Frequently asked questions

Where is the Transform tab in Retool's query editor?

The Transform tab appears as a secondary tab next to your query code (SQL or REST settings). Click on your query in the bottom panel, then look for 'Transform' alongside 'General' or 'Advanced'. If you do not see it, try saving the query first. The transformer is enabled only when you add code to it.

Can a table transformer reference other queries or components?

No. A query-attached transformer only has access to the 'data' variable (the query's own raw response) and built-in globals like Lodash (_) and moment. It cannot reference other queries like query2.data or components like textInput1.value. For cross-query data joining, use a standalone transformer in the Code tab.

Does the transformer run every time the query runs?

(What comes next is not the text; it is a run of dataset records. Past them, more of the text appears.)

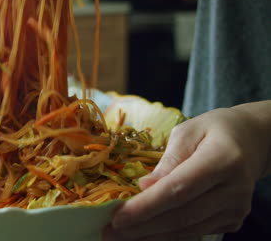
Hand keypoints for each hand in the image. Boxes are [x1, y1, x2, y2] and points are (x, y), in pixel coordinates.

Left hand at [103, 103, 270, 240]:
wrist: (251, 141)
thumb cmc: (213, 130)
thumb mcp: (187, 132)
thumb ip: (168, 160)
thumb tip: (144, 187)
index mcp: (223, 159)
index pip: (179, 189)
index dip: (146, 207)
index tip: (118, 217)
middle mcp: (234, 189)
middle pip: (181, 216)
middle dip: (141, 227)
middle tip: (109, 231)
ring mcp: (236, 209)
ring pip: (187, 230)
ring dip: (150, 236)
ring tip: (120, 236)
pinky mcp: (232, 220)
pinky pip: (195, 232)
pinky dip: (166, 235)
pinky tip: (143, 234)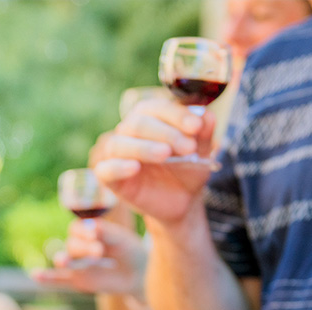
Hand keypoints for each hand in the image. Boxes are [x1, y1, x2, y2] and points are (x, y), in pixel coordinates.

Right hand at [33, 213, 147, 295]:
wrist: (137, 274)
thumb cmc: (129, 251)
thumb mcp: (121, 239)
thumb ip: (106, 232)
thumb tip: (91, 226)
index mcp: (87, 232)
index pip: (77, 229)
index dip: (83, 231)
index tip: (94, 234)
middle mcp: (78, 247)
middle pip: (72, 246)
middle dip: (84, 249)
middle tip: (99, 253)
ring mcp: (76, 265)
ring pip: (65, 261)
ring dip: (63, 260)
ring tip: (62, 261)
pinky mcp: (77, 280)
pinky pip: (59, 280)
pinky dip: (47, 278)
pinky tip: (35, 275)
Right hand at [89, 98, 216, 225]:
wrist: (182, 201)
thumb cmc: (187, 170)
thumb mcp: (201, 152)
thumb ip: (203, 134)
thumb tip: (206, 115)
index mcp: (150, 118)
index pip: (157, 107)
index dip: (176, 114)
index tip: (196, 126)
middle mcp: (129, 132)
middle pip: (138, 123)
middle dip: (166, 133)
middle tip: (188, 148)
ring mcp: (116, 154)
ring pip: (120, 143)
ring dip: (144, 147)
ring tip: (165, 154)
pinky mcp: (108, 177)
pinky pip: (105, 169)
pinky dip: (119, 166)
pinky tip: (135, 167)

Yes. The query-attached transformer runs automatically every time the query executes and returns new data. You do not need to manually trigger the transformer — it is part of the query execution pipeline.

What happens if my transformer throws an error?

If the transformer throws a JavaScript error, query1.data will be undefined or empty and an error will appear in the query's result panel. The error is shown in the query UI and in the browser DevTools console. Check the State panel to see if query1.rawData still has data — this confirms whether the query itself succeeded and only the transformer failed.